Came in at just over 20 oz.. now that doesn't include the power/vga cable, and any small insulated wires. And that Flyback Tfmr , or whatever it is looks too tough and time consuming to tackle. 

im new to all this but 5lb's seemed a little high, what about those old cabinet tv's ?


----------



## pinwheel (Oct 18, 2008)

I think that 2 lbs at best is more accurate. If you get 5lbs of each, I would love to see a tutorial on that. I would pay for that assuming the labor rate works in your favor.


----------



## Rag and Bone (Oct 18, 2008)

What about those Monolithic capacitors on monitor circuit boards? 

Has anyone found Pd in CRT PCB's???


----------



## Exibar (Oct 18, 2008)

Rag and Bone said:


> What about those Monolithic capacitors on monitor circuit boards?
> 
> Has anyone found Pd in CRT PCB's???



Pd has always kinda been a mystery for me. I'm saving any boards that have mono's on them, but the berylium is a bit scary to work with.... 

Wodl be good to know if the monos from crt pcbs contain Pd though...

Mike B


----------



## Oz (Oct 18, 2008)

Exibar,

Maybe you know something I do not. Why the concern about beryllium with monolithic capacitors?


----------



## butcher (Oct 18, 2008)

not worth trouble processing but I do, the tubes from tv'S and monitors, can be dangerous, I always discharge them at high voltage lead with insulated screw driver them break of the tit (sharp glass point) to let air in relieving vacuum, if not they can implode to me the value in the parts for repairs are worth more than the little bit of scrap metal that I work so hard to clean, they are more trash than treasure. sell em if you can, also they are a liability to our water supplys.


----------



## Exibar (Oct 23, 2008)

I dropped a tube the other day and figured I'd finish destroying it... yah, just because 

But I did find some steel shielding(I think), a small bit of copper, and a bit hanging from the rear "vacuume tube" looking end of the tube.

Is there anything of value in there? What's that little bit hanging off the vacuume tube made of?

I'll probably never smash another tube, But I'm curious about the bits of metal inside the tube.
This one hit my toe before smashing on the garage floor, so I was angry at it.... LOL
thanks !
Mike B


----------



## Chumbawamba (Feb 7, 2009)

In my experience you sort of have to go out of your way to break a TV tube. Unless they fall flat on their face then 9 times out of 10 they will survive a fall from several feet. This is based on hard won experience of stacking many pallets of monitors and TVs over the years. I've even had some fall flat on their face and survive. They are designed to withstand huge forces because you as a TV maker wouldn't want one of those suckers breaking in some family's living room. The liability claim would be huge.

Check your understanding.
(1) Convert the part of the entries that opens with the first line and closes with the line containing "kelderdichting zou het" into a Markdown table with the columns Row and Line, leaving out blank lines.
(2) Carry on the forum thread about scrapping CRT monitors from its last post.
The forum thread about scrapping CRT monitors and the entries below it have no connection to each other.

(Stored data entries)
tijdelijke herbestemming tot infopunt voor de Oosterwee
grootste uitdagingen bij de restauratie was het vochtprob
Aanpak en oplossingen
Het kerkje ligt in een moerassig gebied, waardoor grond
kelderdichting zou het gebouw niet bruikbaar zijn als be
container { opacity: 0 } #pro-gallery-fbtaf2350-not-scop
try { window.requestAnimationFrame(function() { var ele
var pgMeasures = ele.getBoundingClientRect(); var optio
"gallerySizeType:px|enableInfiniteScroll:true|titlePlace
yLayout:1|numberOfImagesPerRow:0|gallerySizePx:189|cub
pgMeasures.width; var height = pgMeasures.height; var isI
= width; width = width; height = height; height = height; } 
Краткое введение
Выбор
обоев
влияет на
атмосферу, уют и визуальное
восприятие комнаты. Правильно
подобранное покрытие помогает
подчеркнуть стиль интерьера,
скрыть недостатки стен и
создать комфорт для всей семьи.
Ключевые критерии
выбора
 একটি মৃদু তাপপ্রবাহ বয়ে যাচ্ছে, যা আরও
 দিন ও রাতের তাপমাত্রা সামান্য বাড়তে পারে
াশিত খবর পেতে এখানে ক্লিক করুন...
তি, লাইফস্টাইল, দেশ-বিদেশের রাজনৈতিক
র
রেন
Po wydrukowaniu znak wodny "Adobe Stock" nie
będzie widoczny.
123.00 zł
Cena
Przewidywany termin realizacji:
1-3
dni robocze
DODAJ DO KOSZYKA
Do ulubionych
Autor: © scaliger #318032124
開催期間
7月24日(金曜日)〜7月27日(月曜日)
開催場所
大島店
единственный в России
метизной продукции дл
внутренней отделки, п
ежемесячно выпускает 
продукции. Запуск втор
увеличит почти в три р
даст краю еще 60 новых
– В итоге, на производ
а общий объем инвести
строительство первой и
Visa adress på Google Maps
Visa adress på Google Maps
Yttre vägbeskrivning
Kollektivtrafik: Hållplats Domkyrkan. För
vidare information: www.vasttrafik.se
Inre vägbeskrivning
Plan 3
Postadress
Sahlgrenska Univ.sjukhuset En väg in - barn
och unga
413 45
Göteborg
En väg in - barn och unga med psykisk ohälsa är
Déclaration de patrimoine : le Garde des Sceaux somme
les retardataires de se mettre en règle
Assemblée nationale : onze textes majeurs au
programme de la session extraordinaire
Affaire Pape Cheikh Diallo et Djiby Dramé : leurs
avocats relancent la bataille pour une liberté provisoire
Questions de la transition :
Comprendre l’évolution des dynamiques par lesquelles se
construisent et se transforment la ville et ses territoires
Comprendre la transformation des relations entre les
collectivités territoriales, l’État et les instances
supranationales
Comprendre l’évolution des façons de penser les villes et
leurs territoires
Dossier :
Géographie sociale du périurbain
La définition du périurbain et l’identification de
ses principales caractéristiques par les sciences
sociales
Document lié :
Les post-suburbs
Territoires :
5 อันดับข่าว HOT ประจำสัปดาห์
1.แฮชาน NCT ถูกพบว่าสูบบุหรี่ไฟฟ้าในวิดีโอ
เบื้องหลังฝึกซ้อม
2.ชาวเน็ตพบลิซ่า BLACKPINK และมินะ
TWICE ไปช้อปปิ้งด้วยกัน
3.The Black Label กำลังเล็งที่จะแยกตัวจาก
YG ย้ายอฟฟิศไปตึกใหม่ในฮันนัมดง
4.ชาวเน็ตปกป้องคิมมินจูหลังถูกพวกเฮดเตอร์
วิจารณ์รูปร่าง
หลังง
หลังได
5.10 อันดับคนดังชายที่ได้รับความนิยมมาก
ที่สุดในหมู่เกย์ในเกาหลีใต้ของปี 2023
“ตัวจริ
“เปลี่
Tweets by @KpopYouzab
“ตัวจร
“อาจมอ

Responses in order.
(1)
| Row | Line |
|---|---|
| 1 | tijdelijke herbestemming tot infopunt voor de Oosterwee |
| 2 | grootste uitdagingen bij de restauratie was het vochtprob |
| 3 | Aanpak en oplossingen |
| 4 | Het kerkje ligt in een moerassig gebied, waardoor grond |
| 5 | kelderdichting zou het gebouw niet bruikbaar zijn als be |

(2)
If you're in California then its worth dismantling TVs as the state subsidizes you for $.39/lbs (used to be $.48). You are mandated to pay out a minimum $.20/lbs to your supplier (if they are a registered collector) but if you get them directly from the post-consumer then that's all profit on top of the metals and plastics you get out of the dismantling. The plastic has actually started to have decent value. I'm currently getting $.03/lbs but back before the boom died I was getting upwards of $.10/lbs for it.

The downside is that, unless you have your own smelting process for the CRTs, you have to pay to get rid of them (I'm not sure how much...probably a few cents a pound).


----------



## GeeDub (Feb 13, 2009)

JustinNH said:


> they have too much haz mat in them according to the city and can;t go out with the garbage.



The city is giving you a bunch of bull. The Feds have reclassified the glass as a commodity and circuit boards as scrap metal.


----------



## Pilgrim2850 (Feb 13, 2009)

GeeDub, Where did you get that information from? thanks, larry


----------



## GeeDub (Feb 22, 2009)

I can't find it in my notes. I have so much information I can no longer think of simple classes to categorize the subjects. 

On the one year anniversary of the law I saw an article about the changes, so I looked it up on the EPA site.
Just did a quick search right now to give you this summary link, but the pages I read were later versions after all modifications; what is actually now coded into law:
http://yosemite.epa.gov/opa/admpress.nsf/68b5f2d54f3eefd28525701500517fbf/373c5b81f7dd8111852571b00062cd2d!OpenDocument

But generally just going to the EPA site and searching for CRT monitors will put you on the right track. 
-Gee

(edit) The above might confuse some of you who say your boards are not from monitors. In my mind I didn't separate the laws. The salient facts were the same. Here's another link that summarizes it for you:
http://www.epa.gov/osw/conserve/materials/ecycling/rules.htm


----------



## Platdigger (Feb 22, 2009)

Skippy, what about just crushing it up and using it for the silica part of a flux mix in a furnace melt?

Well, that is if you wanted lead in the mix right....
Randy


----------



## skippy (Feb 22, 2009)

Yes Platdigger that's how a lot of it is recycled. Some used to be made into CRTs again but I bet that use is way down. My thermite reaction idea was a little whimsical idea I had when lead was worth more. When I found out others had actually studied the same idea and had poor luck I promptly forgot about monitor glass.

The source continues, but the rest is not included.